First, it does not address the real issue of legitimacy. In practice, LCMs can only be used for uncontroversial matters, while the votes of Scottish MPs have imposed highly controversial policies on England.

The UK Parliament theoretically could step in to impose tuition fees, compulsory Morris dancing, or anything else it liked on Scotland. In reality, it will do no such thing. If it tried then Scots would be furious and it would be a gift to independence campaigners.

Second, a democracy ought to have clear lines of accountability. It should not require a degree in constitutional law to understand who is responsible for which government policy.

Various solutions to the West Lothian Question have been suggested, and adopting one of them might go some way towards assuaging English public opinion.

Conclusion


The message from the FoES is that England sees Scotland as a distinct country.

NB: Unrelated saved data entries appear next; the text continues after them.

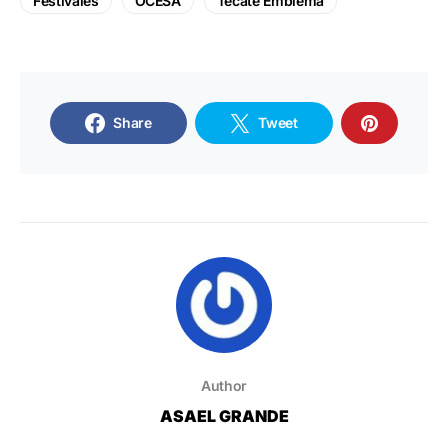
Festivales
OCESA
Tecate Emblema
Share
Tweet
Author
ASAEL GRANDE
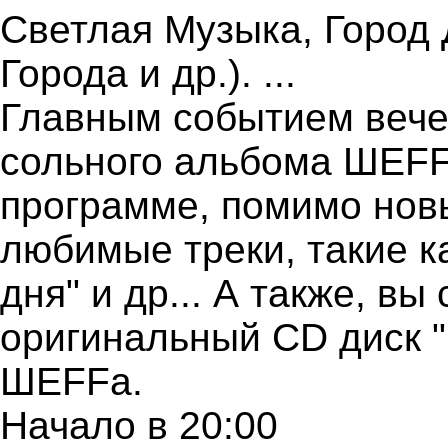
Светлая Музыка, Город Д
Города и др.). ...
Главным событием вече
сольного альбома ШЕFF
программе, помимо нов
любимые треки, такие к
дня" и др... А также, в
оригинальный CD диск 
ШЕFFa.
Начало в 20:00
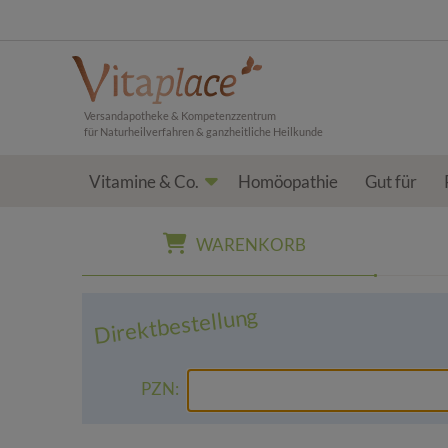
Versandapotheke & Kompetenzzentrum
für Naturheilverfahren & ganzheitliche Heilkunde
Vitamine & Co.
Homöopathie
Gut für
WARENKORB
Direktbestellung
PZN:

English voters do not feel anywhere near the same kinship with Glasgow or Orkney that they might with Manchester or the Isle of Wight. It appears they are in favour of Scotland standing on its own two feet, for good or ill; any cooperation must be clearly beneficial to England as well as Scotland.

If there is a Yes vote, we have the unsurprising conclusion that English voters would put their own interests first. An independent Scotland could not expect special favours; London would deal with Edinburgh in the same way as with Dublin, Paris or Amsterdam.

In the event of a No vote, it seems Scotland and rUK would move towards a more businesslike relationship. Sentimental notions of one Great British family, who will stand together come what may, now have little force. This is not necessarily a bad thing; it leaves the door open to a partnership based on mutual respect.